- [Work instruction] Please repeat exactly the lines below from the one containing "Document page, 2001x1125 pixels." down to the one containing "Identify the document", both included, and nothing else.

- [Records for this exercise]
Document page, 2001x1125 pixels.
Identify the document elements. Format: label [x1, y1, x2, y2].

==

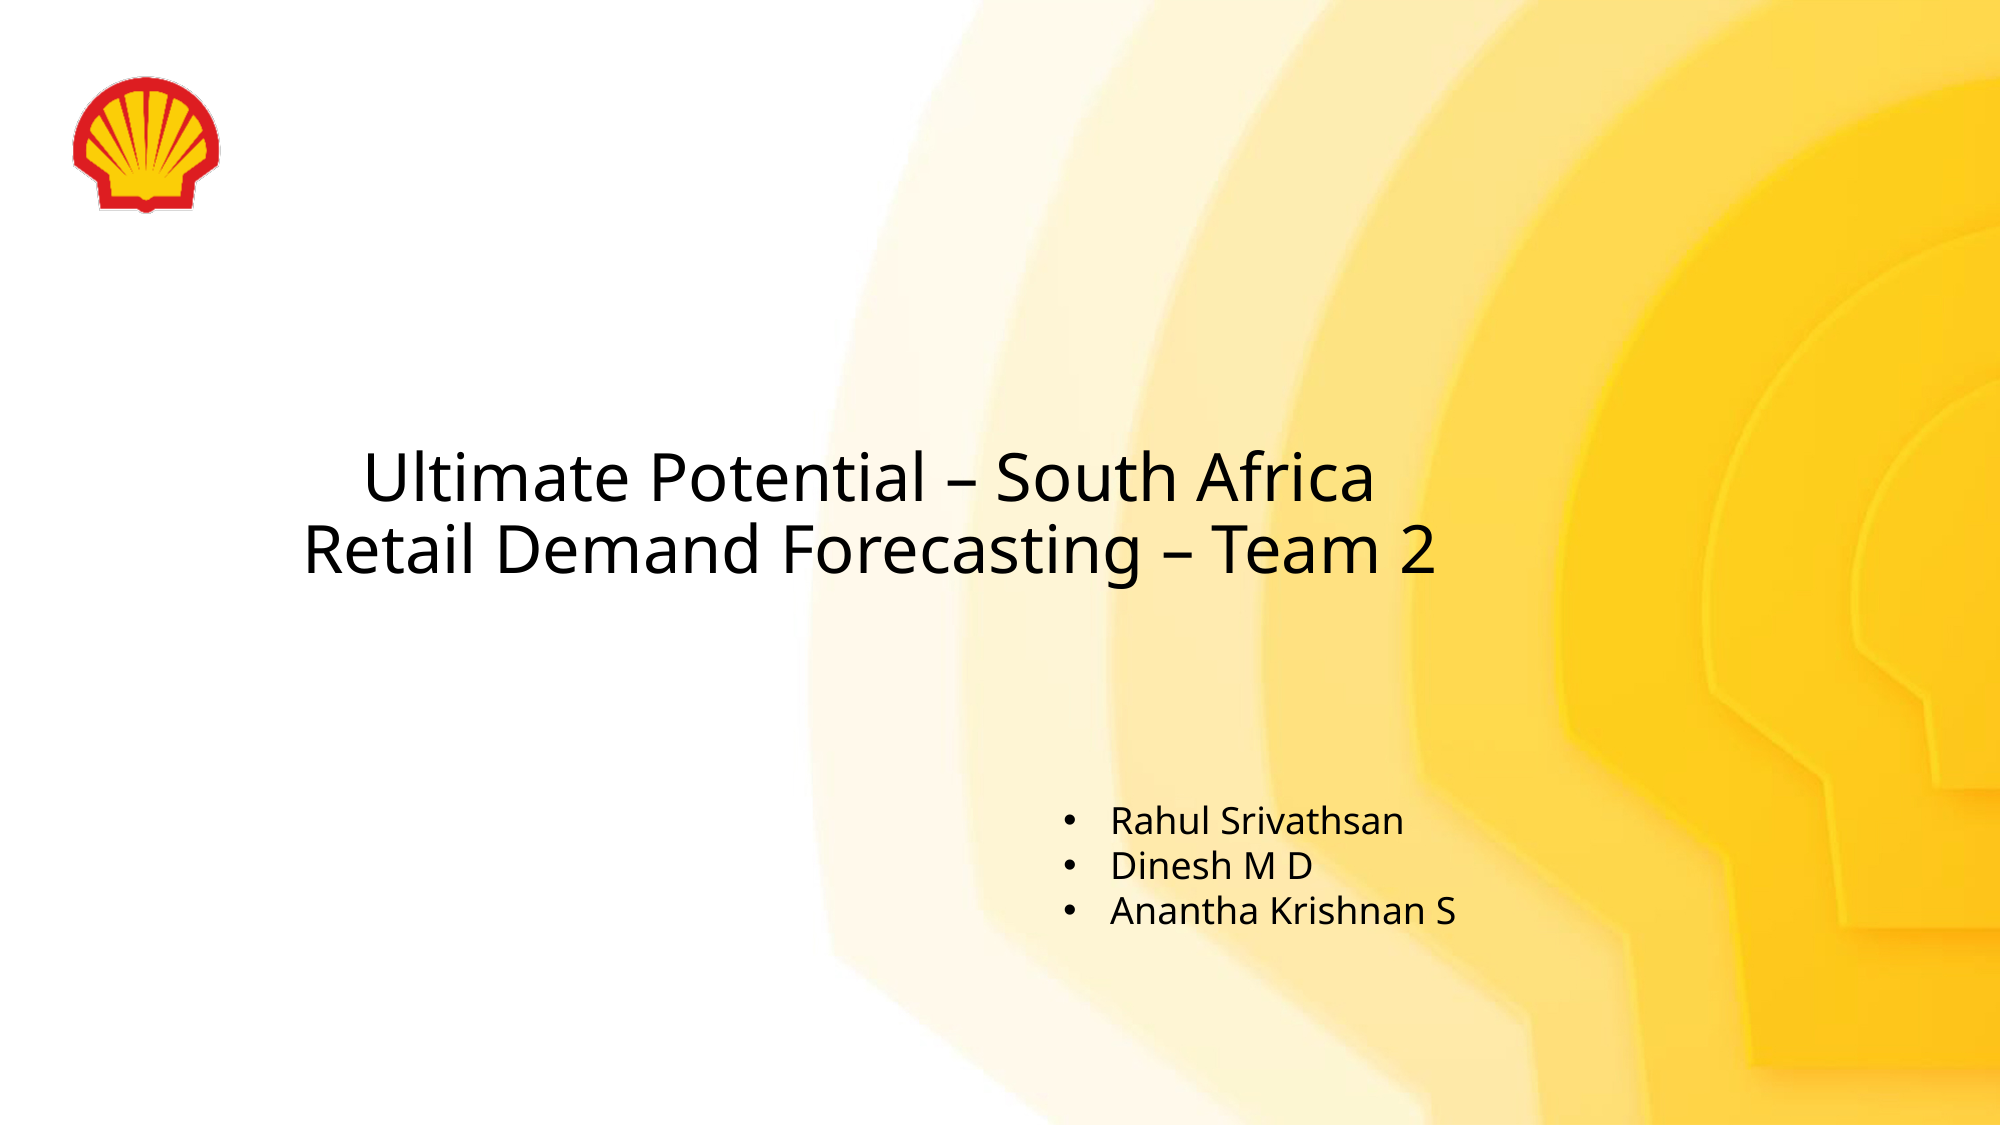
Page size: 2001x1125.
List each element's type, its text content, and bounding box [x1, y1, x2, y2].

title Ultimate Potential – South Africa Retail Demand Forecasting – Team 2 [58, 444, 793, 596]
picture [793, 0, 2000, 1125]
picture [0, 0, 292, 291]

- [Output of the exercise]
Document page, 2001x1125 pixels.
Identify the document elements. Format: label [x1, y1, x2, y2].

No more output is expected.